First: Yes, systems add overheads. There are certain things that may be not obvious under the hood that add extra strain. You are not hitting any in your example because the systems are just too simple but here it is some:

  • SystemBase is a managed type, and non burstable. You can invoke burst compiled method from the OnUpdate, but that has some costs (it is not free)
  • Any RequireForUpdate<> add check (query check) that some entities with these components exist before run. Check is fast somehow, but many of these adds up
  • Using [RequireMatchingQueriesForUpdate] attribute save overhead when the OnUpdate is fat and there is not entities that match the queries used by the system. It save some CPU on hand. but still add other overheads.
  • System.API.Query is responsible to again pre-condition checks to the system, that are tested before the system run if [RequireMatchingQueriesForUpdate] is present. So more you add, more tests are done.
  • Job scheduling (the cost itself on the main thread) depends on the complexity of the job struct and data. The fatter, larger the copy, larger the cost.
  • Job scheduling (job itself) has also its own overhead and the choice of using jobs or main thread work largely depend on the workload. Sometime it is better to just do it on the main thread.

Prediction loop is heavy: It is called multiple time per frame (base on latency) therefore, even 100 of systems called 10-12 times easily become thousands.

4 Likes

Knowing the causes is one thing. Could you give out some suggestions on how to alleviate them? Or is there any plan to improve this for 1.x cycle? I think people might want to inquire more about these 2 points after knowing the causes. :thinking:

It would be super handy to have these as extra profiler markers in the profiler. Just seeing “System Update” makes it fairly hard to guess where the time is going and for large projects using DeepProfile isn’t really feasible. I understand we can use external profiling tools such as Superliminal to get the full picture but in most cases they are a bit too detailed.

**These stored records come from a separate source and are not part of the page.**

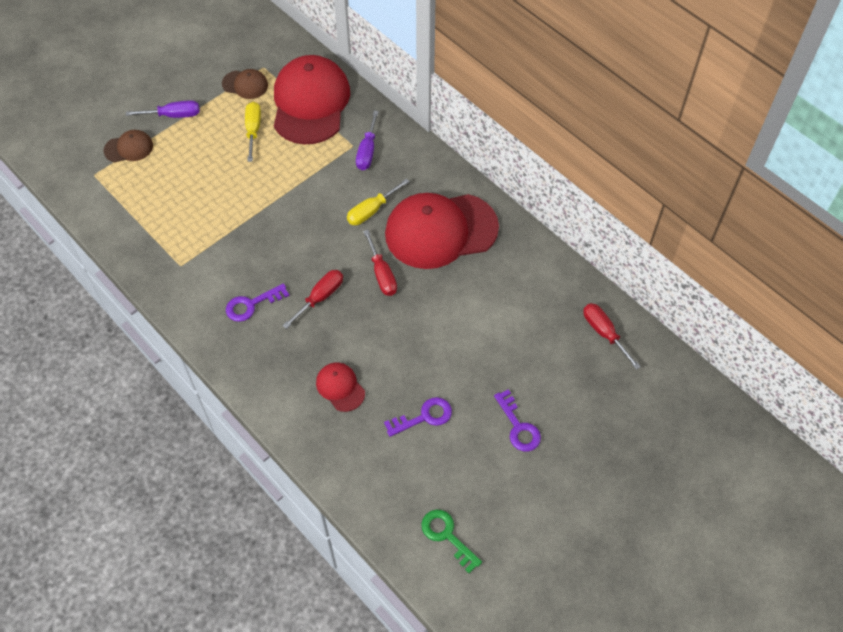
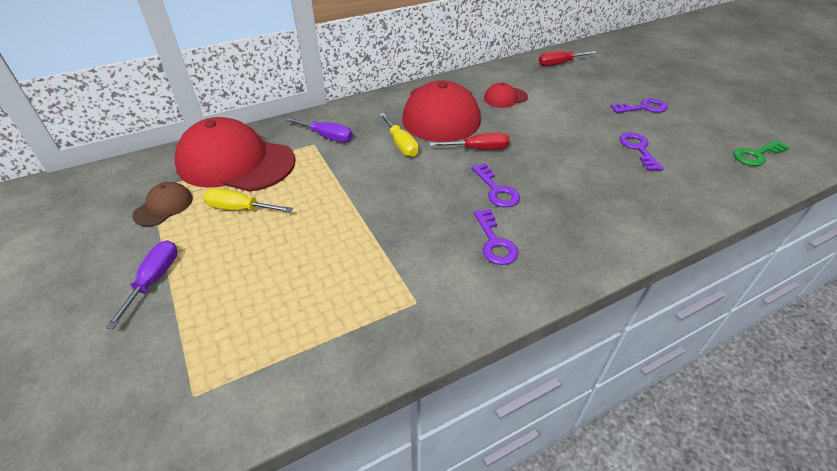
camera: 75 degrees left, 15 degrees down
brown cap [104,130,153,163] -> none
red screwdriver [283,270,343,329] -> purple key [471,163,520,207]
red cap [316,363,365,412] -> red cap moved to [484,83,528,108]

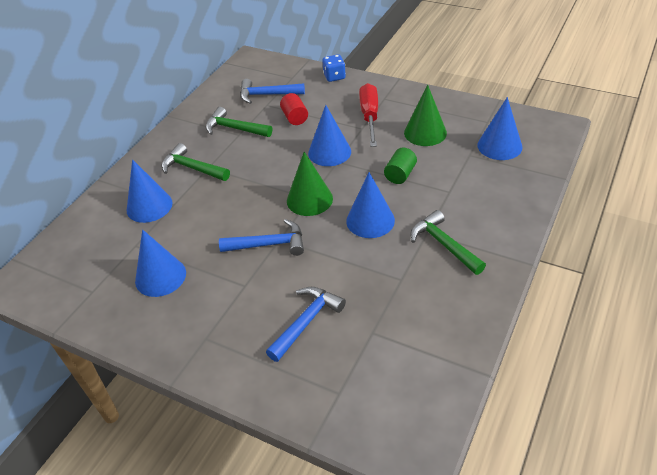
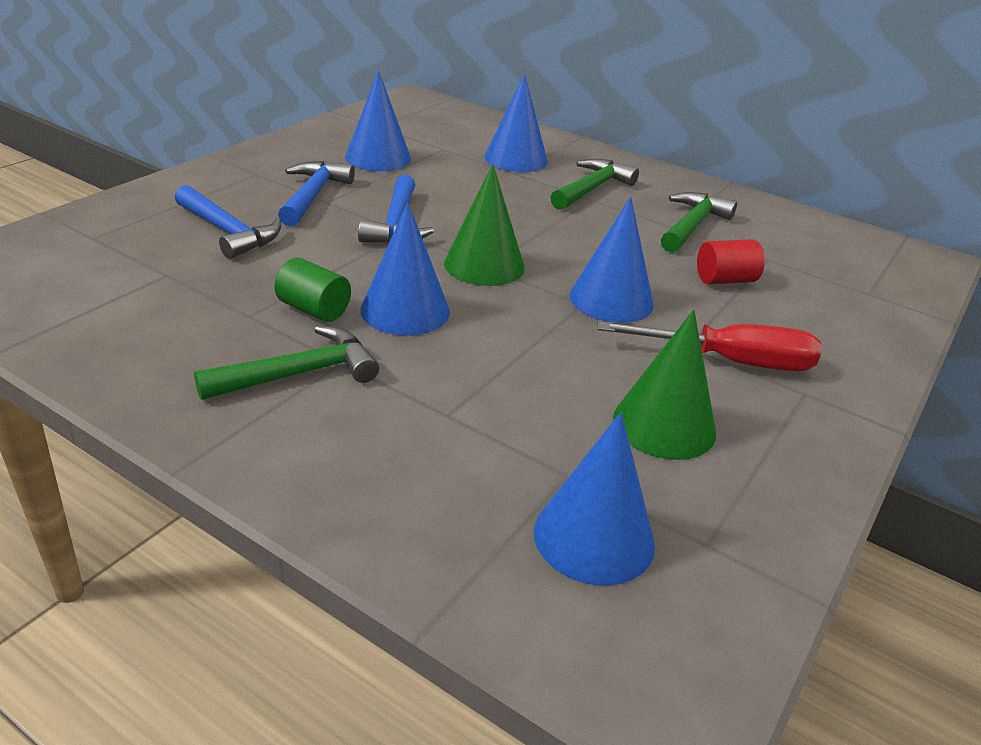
camera: 90 degrees right, 10 degrees down
blue hammer [240,79,305,104] -> blue hammer moved to [278,161,355,227]
blue dice [322,54,346,82] -> none
green cylinder [384,148,417,184] -> green cylinder moved to [274,258,351,322]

Any plan to address this client side prediction performance issue to make it costs much lesser? Currently it’s still quite challenging to enable this feature at mobile platform.

There are way to improve the system overhead:

1 - Avoid use any SystemBase as much as possible.
2- Try to [RequireMatchingQueriesForUpdate] attribute for systems that does not need to run all time but only if queries match. Profile to see if that is actually give the benefit or it is adding just overhead for nothing, because you know the condition is true 90% of time.
3- Check if the above if better or if using RequireForUpdate is better (profile)
4- Avoid scheduling jobs that does nothing. Check if query are empty instead. Sure it cost on the main thread. But way less than scheduling and wait most of the time, not to speak passing the data to the job
5- For large job payload, prefer using ScheduleByRef

7- Avoid fetching component data or buffer via GetComponentData or GetBuffer via EntityManager (this will wait for deps). Instead, unless it is strictly necessary, prefer passing lookup to Jobs and retrieve that instead.

8- Balance small system vs bigger systems that do slightly more.

There are the first I can think of.

1 Like

Prediction will always cost a lot, there is not “magic” fix for it.

There are two possible easy solution:
1 - Allow for input lag (so you compensate some ticks by delaying local input client. Less reactive, but mobile may be ok up to 2-4 tick) but not save the day.
2 - We allow for fuzzy comparison to not re-run prediction. However, there are caveats there and also if you misspredit you pay the cost. That at that point you never properly budget in account, so game may suffer for random stuttering.

Usually it is physics that drag things down a lot, without the situation it is not terrible (depend what to do, and how many predicted entities you have).

If you have some profiling you want to share happy to take a look. Also the specs of the mobile you are targeting can help as well.